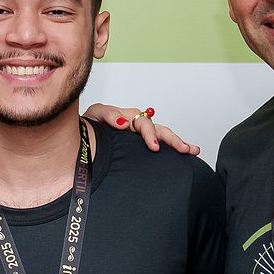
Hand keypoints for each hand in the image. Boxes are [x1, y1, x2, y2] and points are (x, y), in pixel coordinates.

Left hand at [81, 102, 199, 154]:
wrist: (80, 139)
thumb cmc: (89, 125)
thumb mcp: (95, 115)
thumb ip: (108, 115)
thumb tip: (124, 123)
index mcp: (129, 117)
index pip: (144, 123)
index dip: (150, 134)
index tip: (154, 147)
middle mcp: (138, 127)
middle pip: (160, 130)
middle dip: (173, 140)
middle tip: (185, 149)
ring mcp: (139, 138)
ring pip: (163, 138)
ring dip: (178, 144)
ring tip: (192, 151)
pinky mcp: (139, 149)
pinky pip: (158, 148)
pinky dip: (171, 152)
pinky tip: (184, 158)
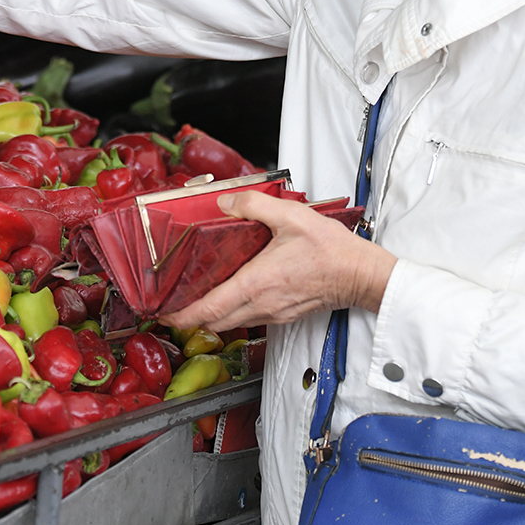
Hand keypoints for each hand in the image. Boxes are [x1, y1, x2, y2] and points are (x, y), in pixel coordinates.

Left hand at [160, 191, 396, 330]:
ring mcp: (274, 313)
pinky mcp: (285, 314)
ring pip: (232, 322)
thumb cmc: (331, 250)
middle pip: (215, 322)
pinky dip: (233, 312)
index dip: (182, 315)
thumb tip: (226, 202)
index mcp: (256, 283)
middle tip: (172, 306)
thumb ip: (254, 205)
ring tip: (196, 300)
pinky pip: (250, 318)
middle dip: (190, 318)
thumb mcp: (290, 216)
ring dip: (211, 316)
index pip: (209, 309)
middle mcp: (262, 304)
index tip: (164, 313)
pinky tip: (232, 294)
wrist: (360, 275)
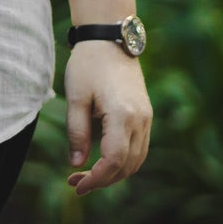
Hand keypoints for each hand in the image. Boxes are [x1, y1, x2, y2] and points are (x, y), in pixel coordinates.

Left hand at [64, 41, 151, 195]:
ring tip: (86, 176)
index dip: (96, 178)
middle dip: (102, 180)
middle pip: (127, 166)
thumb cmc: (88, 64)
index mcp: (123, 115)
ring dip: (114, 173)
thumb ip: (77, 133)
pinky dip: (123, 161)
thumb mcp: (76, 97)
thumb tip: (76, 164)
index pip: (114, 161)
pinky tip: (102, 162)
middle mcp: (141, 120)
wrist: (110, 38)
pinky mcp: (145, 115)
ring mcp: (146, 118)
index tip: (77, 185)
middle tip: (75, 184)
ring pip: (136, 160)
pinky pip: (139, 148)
--------------------------------------------------
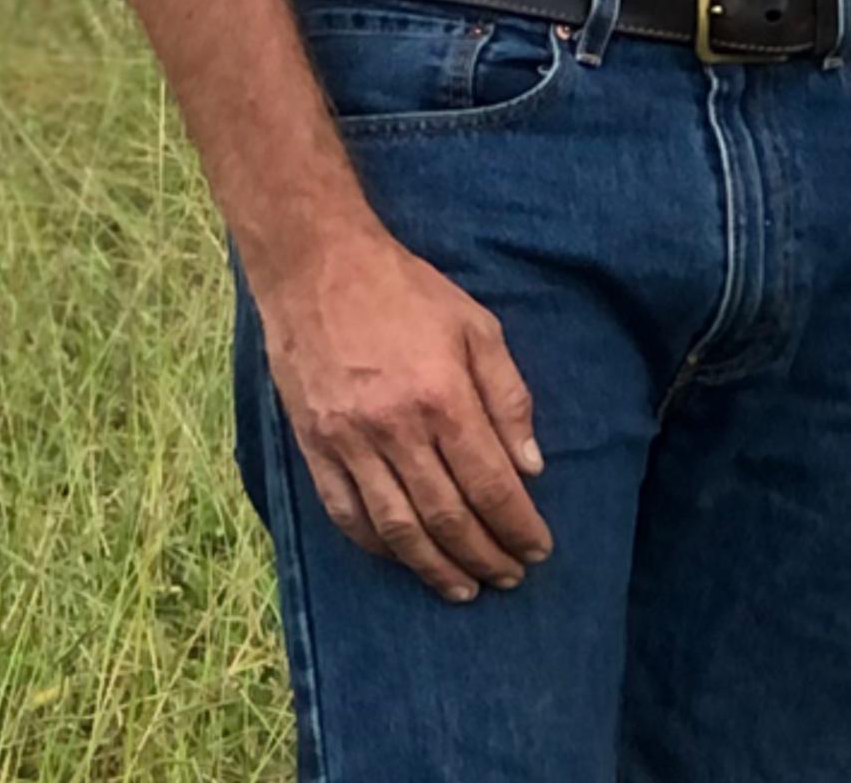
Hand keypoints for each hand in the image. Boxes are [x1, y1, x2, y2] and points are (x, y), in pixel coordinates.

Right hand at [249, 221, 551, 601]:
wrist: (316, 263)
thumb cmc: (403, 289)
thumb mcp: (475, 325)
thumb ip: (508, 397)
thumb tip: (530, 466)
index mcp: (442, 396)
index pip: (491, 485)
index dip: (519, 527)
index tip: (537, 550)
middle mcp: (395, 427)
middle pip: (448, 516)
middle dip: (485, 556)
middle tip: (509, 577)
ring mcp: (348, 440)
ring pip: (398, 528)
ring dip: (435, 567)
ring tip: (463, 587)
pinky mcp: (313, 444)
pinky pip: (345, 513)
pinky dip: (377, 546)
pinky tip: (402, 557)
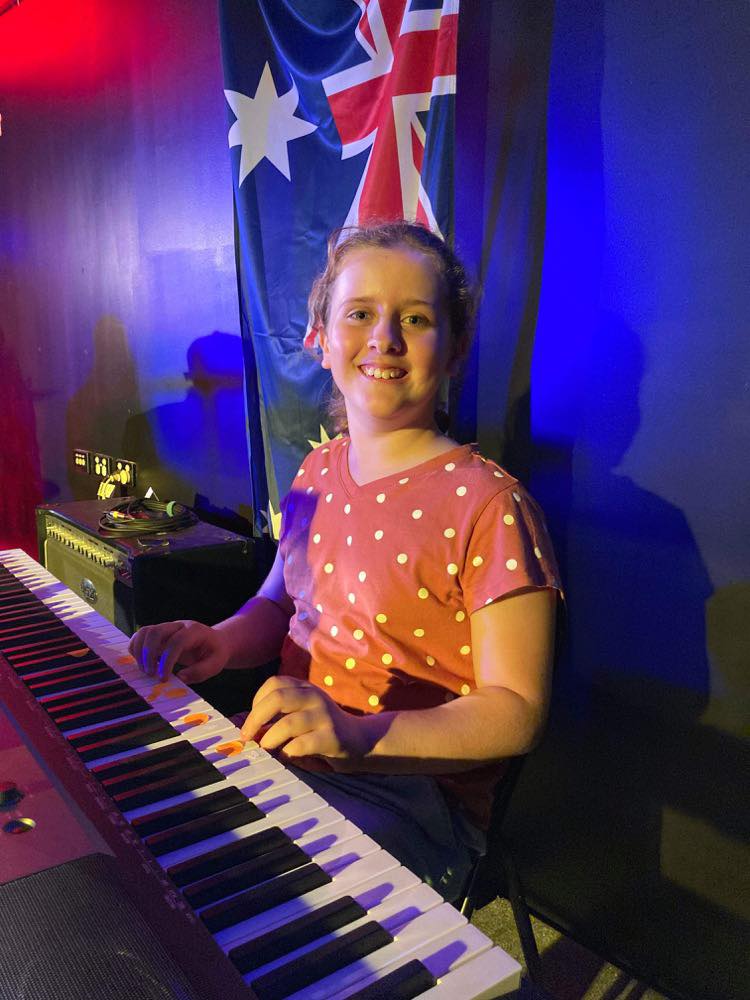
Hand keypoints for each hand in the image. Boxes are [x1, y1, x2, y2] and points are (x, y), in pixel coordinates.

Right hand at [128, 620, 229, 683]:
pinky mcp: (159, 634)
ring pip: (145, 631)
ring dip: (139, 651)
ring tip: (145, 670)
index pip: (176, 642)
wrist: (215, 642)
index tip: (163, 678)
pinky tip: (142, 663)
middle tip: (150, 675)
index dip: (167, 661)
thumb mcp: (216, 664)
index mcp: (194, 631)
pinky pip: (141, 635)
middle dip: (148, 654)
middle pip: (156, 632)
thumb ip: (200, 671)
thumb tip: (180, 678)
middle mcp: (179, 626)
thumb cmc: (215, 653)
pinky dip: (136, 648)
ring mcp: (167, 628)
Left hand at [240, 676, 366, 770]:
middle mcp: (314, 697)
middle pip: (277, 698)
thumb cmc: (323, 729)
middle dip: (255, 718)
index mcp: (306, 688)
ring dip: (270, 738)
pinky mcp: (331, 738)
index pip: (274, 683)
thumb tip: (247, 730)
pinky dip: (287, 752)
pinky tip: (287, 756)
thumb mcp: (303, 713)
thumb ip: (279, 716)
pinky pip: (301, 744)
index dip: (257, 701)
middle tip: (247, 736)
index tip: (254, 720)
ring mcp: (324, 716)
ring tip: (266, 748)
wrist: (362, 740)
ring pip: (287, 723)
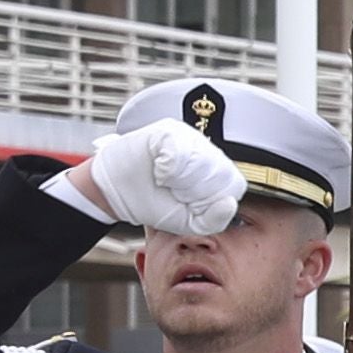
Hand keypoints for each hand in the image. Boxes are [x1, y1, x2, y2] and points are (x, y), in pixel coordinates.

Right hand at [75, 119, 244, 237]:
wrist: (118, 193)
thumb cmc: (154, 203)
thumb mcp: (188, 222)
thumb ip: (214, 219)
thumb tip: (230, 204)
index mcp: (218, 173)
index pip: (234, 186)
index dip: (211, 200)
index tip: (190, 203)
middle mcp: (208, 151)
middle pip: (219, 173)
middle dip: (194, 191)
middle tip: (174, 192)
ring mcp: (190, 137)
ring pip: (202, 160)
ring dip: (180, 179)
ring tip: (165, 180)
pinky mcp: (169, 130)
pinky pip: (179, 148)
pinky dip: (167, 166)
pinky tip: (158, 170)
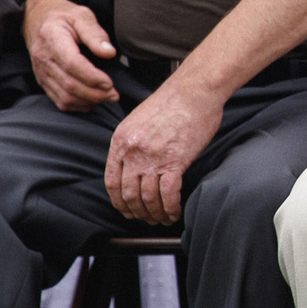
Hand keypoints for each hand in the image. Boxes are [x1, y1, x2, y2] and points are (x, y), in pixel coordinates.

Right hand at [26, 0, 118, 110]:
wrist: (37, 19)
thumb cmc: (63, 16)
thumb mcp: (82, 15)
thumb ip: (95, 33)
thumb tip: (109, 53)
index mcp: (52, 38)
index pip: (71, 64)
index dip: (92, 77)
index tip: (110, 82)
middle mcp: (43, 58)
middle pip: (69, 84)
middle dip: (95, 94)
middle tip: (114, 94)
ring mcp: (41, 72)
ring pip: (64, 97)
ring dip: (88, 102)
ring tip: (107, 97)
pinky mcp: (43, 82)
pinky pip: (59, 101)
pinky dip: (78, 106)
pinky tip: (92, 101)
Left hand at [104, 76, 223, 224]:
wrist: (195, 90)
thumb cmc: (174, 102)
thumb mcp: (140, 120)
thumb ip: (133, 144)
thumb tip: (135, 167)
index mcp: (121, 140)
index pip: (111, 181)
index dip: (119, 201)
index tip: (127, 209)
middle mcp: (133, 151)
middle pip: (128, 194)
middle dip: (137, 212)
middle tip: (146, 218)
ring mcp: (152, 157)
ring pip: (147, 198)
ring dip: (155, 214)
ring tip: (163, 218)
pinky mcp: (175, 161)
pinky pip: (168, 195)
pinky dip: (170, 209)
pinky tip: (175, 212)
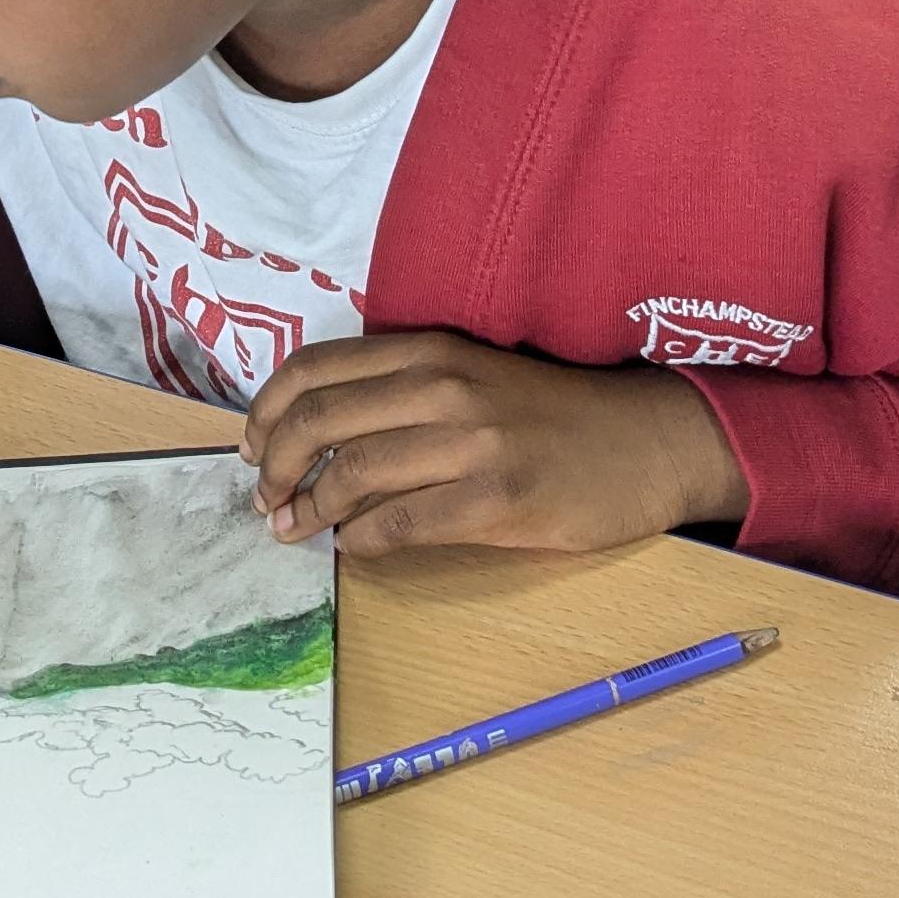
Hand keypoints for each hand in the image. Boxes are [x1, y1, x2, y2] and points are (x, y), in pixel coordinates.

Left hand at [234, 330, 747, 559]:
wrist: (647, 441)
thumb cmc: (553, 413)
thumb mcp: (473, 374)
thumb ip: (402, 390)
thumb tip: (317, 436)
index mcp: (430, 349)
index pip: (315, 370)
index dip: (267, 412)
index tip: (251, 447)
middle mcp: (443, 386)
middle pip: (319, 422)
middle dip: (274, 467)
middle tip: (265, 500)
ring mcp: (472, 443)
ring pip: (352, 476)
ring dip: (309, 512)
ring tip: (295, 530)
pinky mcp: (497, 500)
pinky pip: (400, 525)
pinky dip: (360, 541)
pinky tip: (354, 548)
--------------------------------------------------
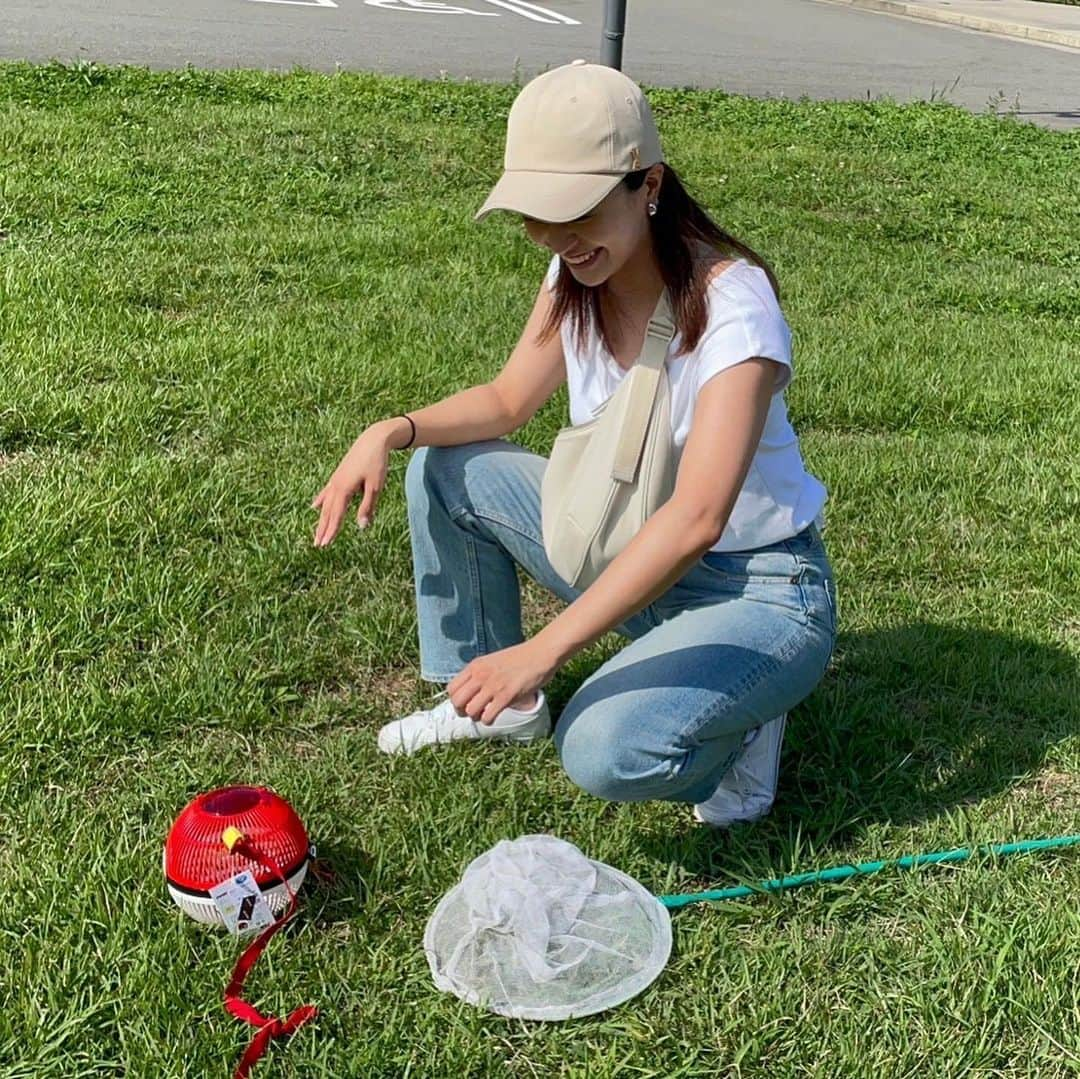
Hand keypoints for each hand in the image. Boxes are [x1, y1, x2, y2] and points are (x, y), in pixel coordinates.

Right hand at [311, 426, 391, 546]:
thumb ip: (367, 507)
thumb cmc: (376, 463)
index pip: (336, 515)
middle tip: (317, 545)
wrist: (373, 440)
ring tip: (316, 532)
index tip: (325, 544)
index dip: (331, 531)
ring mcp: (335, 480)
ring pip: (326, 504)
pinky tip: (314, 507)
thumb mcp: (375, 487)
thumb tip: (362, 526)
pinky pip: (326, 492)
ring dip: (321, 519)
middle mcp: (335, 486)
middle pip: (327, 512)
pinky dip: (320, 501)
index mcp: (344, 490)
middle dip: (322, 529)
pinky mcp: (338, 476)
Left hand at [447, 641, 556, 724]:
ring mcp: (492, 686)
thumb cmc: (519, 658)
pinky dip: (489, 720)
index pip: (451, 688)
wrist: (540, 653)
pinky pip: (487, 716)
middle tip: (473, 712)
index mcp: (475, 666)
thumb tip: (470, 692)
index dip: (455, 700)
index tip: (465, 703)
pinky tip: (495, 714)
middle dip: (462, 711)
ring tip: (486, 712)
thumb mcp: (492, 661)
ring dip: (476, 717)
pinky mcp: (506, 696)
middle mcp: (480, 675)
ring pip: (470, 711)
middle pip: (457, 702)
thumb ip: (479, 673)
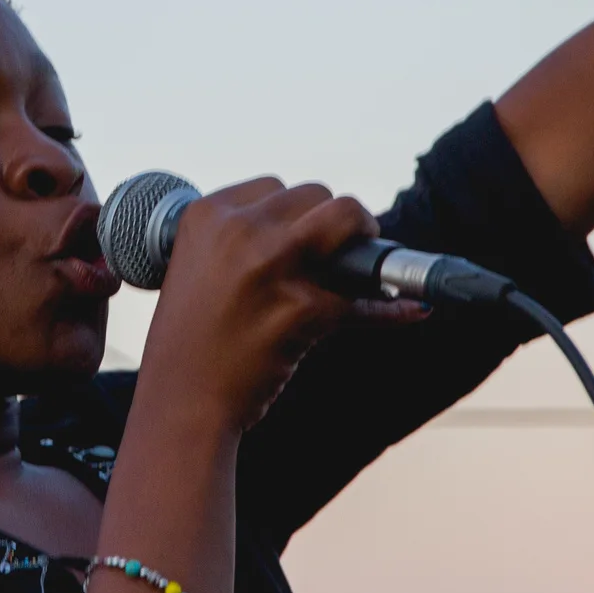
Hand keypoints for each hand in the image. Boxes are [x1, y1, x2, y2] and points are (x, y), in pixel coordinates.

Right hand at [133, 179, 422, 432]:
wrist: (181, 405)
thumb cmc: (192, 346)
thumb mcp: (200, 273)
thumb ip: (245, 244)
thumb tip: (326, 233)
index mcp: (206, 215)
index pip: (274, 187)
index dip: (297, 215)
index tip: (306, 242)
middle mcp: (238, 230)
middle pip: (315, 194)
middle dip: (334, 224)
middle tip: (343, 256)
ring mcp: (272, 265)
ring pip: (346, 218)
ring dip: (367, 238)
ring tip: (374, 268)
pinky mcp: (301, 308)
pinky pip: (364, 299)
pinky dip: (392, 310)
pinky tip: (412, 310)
--------------------------------------------------
[WHAT THIS TASK INVOLVES]
In the listing above, find the line with "thumb mcp: (82, 15)" and the line with "ring tip: (107, 97)", then reproduce both and every line between them exactly.

[RESULT FOR THIS TASK]
thumb mcp: (82, 15)
thumb ip: (95, 33)
thumb tip: (109, 53)
index mcp: (52, 38)
index pip: (71, 64)
index dip: (92, 77)
index tip: (110, 82)
middle mcp: (43, 58)
middle pip: (69, 84)
middle dip: (95, 94)
middle tip: (114, 94)
ring mcp: (41, 72)
ring pip: (64, 97)
ring dip: (88, 102)
ring tip: (107, 97)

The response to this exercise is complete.